* FY EBITDA 297.8 mln euros vs forecast 292.75 mln
* CEO signals a return of volatility
* Looking for more deals after Irish exchange purchase (Adds details, CEO comments)
By Noor Zainab Hussain
Feb 19 (Reuters) - Euronext is looking to buy more European exchanges following last year’s purchase of the Irish Stock Exchange (ISE), it said on Monday, as it strives to turn up the heat on bigger rivals Deutsche Boerse and the London Stock Exchange.
The pan-European exchange, which already operates bourses in Paris, Amsterdam, Brussels, London and Lisbon, also beat full-year core earnings forecasts, and said it should benefit from a pick up in market volatility and an improving global economy.
“We include for the first time since our IPO a new exchange (ISE) and send a clear message to independent exchanges in Europe willing to benefit from our single liquidity pool and propriety technology platform,” CEO Stephane Boujnah said on a media and analyst call after the results.
Euronext bought ISE for 137 million euros ($170 million) last year to boost its position in debt and fund listings, and step up competition to the London Stock Exchange Group and Deutsche Boerse.
Tight cost control and rising volumes helped Euronext to cope with relatively calm markets last year, compared with 2016 when the U.S. presidential election and Britain’s vote to leave the European Union boosted volatility.
Volatility is an important driver of trading across a range of asset classes, including futures, exchange-traded funds and cash equities.
“Our confidence is strong for the next two years.
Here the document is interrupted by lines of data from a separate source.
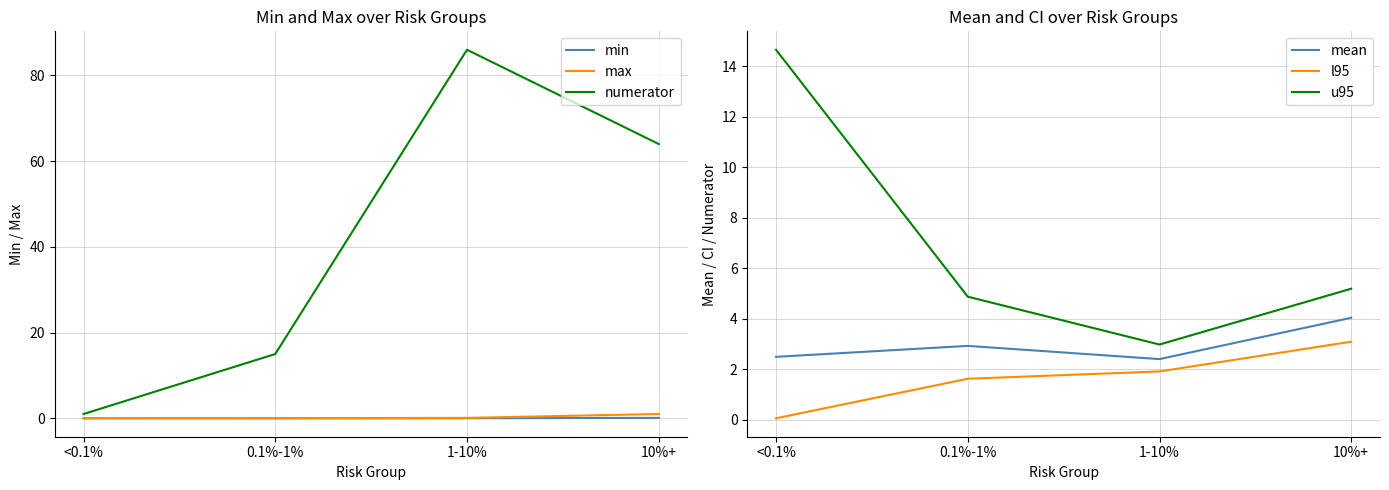

At which label does max reach its peak?

10%+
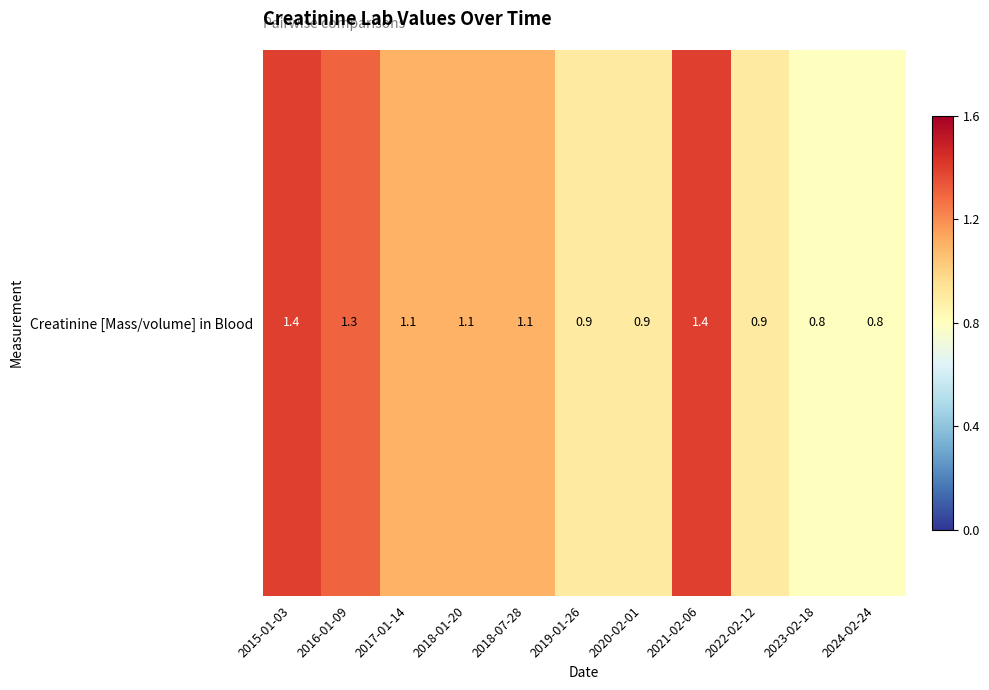

Which label corresponds to the smallest value in the chart?

2023-02-18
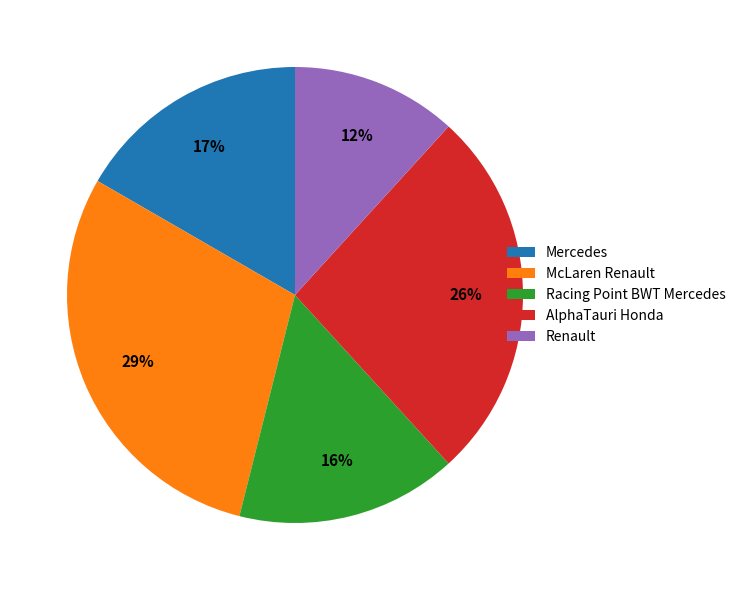

Is it true that Renault is 1% of the pie?

False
Core business revenue should grow in line with forecasts, and we will continue our cost control discipline...,” Boujnah said.
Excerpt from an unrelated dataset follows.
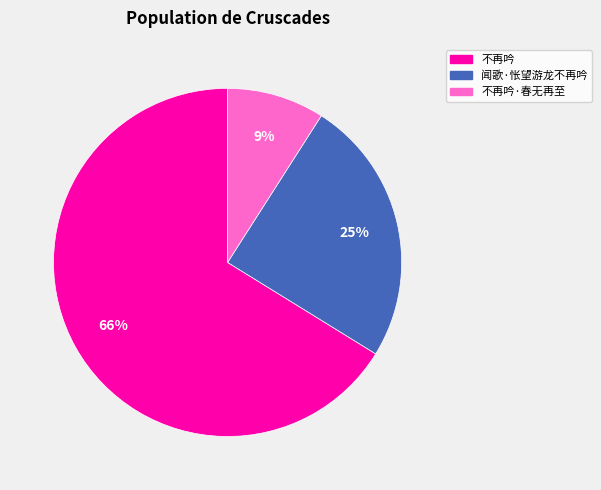

To the nearest percent, what is the average slice percentage?

33%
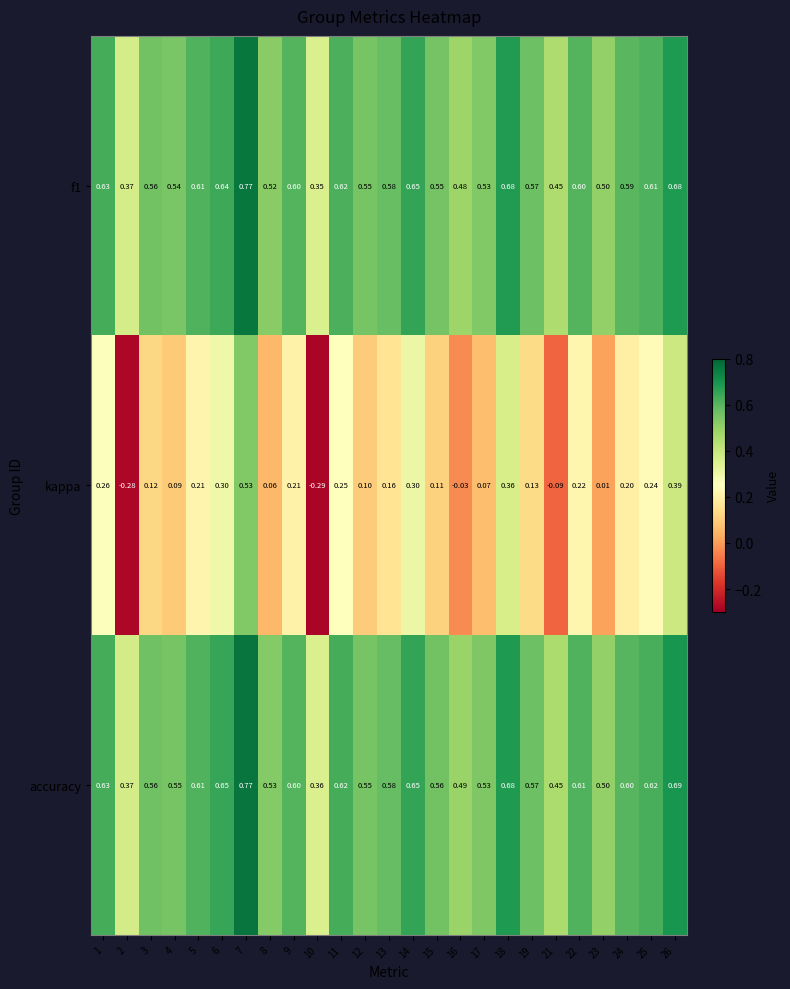

Which series has the widest spread of values?

kappa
He added volumes in 2018 had been “very strong”, with the return of volatility and a pick up in many European economies.
Cash trading volumes were up 32.5 percent so far this year on the same period a year ago, with derivatives trading up 28.7 percent.
“Euro zone growth prospects have been revised upward at 2.3-2.4 percent in 2018 which is cyclically strong and likely going to support equity inflows into our market,” Boujnah said.
Euronext said it would keep a target to pay out 50 percent of its earnings as dividends, while also looking for deals.
Its acquisition plans include looking to further consolidate Europe’s cash equities market and diversifying revenue streams.
“The ISE decided to go this way at the end of last year and we are open to other European exchanges who want to follow the same ambition,” Boujnah said.
While Boujnah did not name exchanges Euronext could target, analysts have pointed to the Spanish stock exchange.